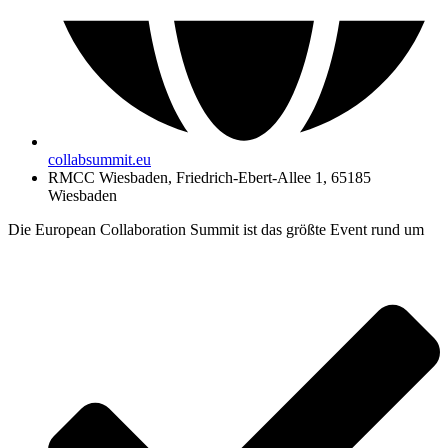
collabsummit.eu
RMCC Wiesbaden, Friedrich-Ebert-Allee 1, 65185
Wiesbaden
Die European Collaboration Summit ist das größte Event rund um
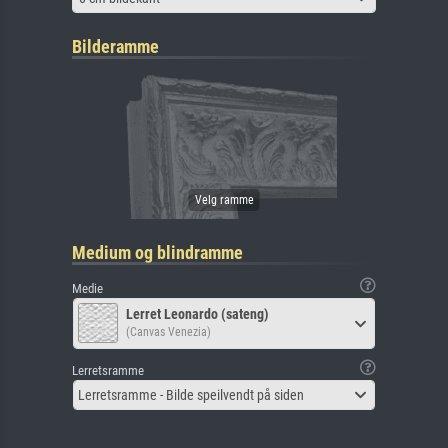
Bilderamme
Medium og blindramme
Medie
Lerret Leonardo (sateng)
(Canvas Venezia)
Lerretsramme
Lerretsramme - Bilde speilvendt på siden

======

• [Work order] Whenever "Wiesbaden" occurs in a line of the entries, copy that line.

• [Task response]
RMCC Wiesbaden, Friedrich-Ebert-Allee 1, 65185
Wiesbaden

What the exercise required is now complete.